(Page images and extracted text)
· · · ·
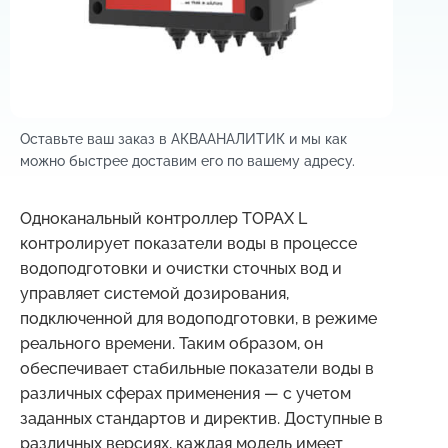
Оставьте ваш заказ в АКВААНАЛИТИК и мы как
можно быстрее доставим его по вашему адресу.
Одноканальный контроллер TOPAX L
контролирует показатели воды в процессе
водоподготовки и очистки сточных вод и
управляет системой дозирования,
подключенной для водоподготовки, в режиме
реального времени. Таким образом, он
обеспечивает стабильные показатели воды в
различных сферах применения — с учетом
заданных стандартов и директив. Доступные в
различных версиях, каждая модель имеет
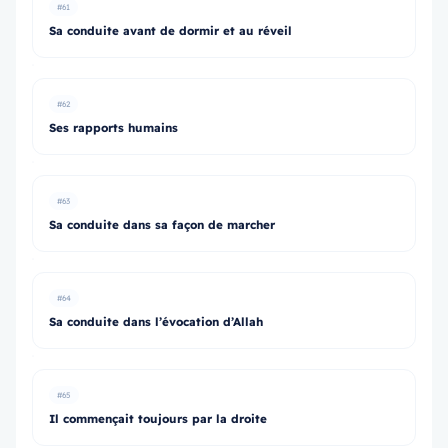
#61
Sa conduite avant de dormir et au réveil
#62
Ses rapports humains
#63
Sa conduite dans sa façon de marcher
#64
Sa conduite dans l’évocation d’Allah
#65
Il commençait toujours par la droite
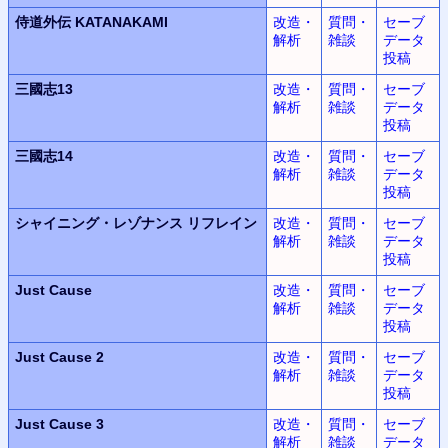
侍道外伝 KATANAKAMI
改造・
質問・
セーブ
解析
雑談
データ
投稿
三國志13
改造・
質問・
セーブ
解析
雑談
データ
投稿
三國志14
改造・
質問・
セーブ
解析
雑談
データ
投稿
シャイニング・レゾナンス
リフレイン
改造・
質問・
セーブ
解析
雑談
データ
投稿
Just Cause
改造・
質問・
セーブ
解析
雑談
データ
投稿
Just Cause 2
改造・
質問・
セーブ
解析
雑談
データ
投稿
Just Cause 3
改造・
質問・
セーブ
解析
雑談
データ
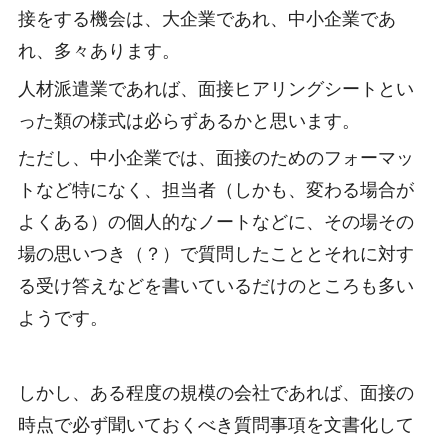
接をする機会は、大企業であれ、中小企業であ
れ、多々あります。
人材派遣業であれば、面接ヒアリングシートとい
った類の様式は必らずあるかと思います。
ただし、中小企業では、面接のためのフォーマッ
トなど特になく、担当者（しかも、変わる場合が
よくある）の個人的なノートなどに、その場その
場の思いつき（？）で質問したこととそれに対す
る受け答えなどを書いているだけのところも多い
ようです。
しかし、ある程度の規模の会社であれば、面接の
時点で必ず聞いておくべき質問事項を文書化して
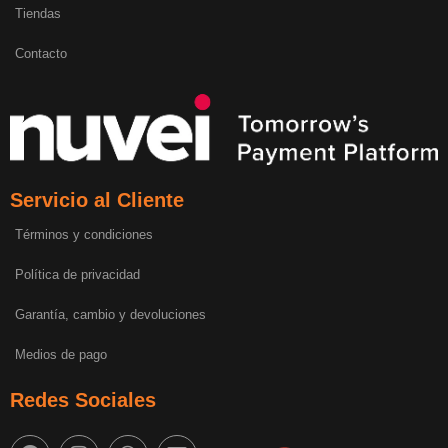
Tiendas
Contacto
Servicio al Cliente
Términos y condiciones
Política de privacidad
Garantía, cambio y devoluciones
Medios de pago
Redes Sociales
· · · ·
== What to work on ==
Extract all lines from the data in which "dans" is found.

== Response for this exercise ==
Sa conduite dans sa façon de marcher
Sa conduite dans l’évocation d’Allah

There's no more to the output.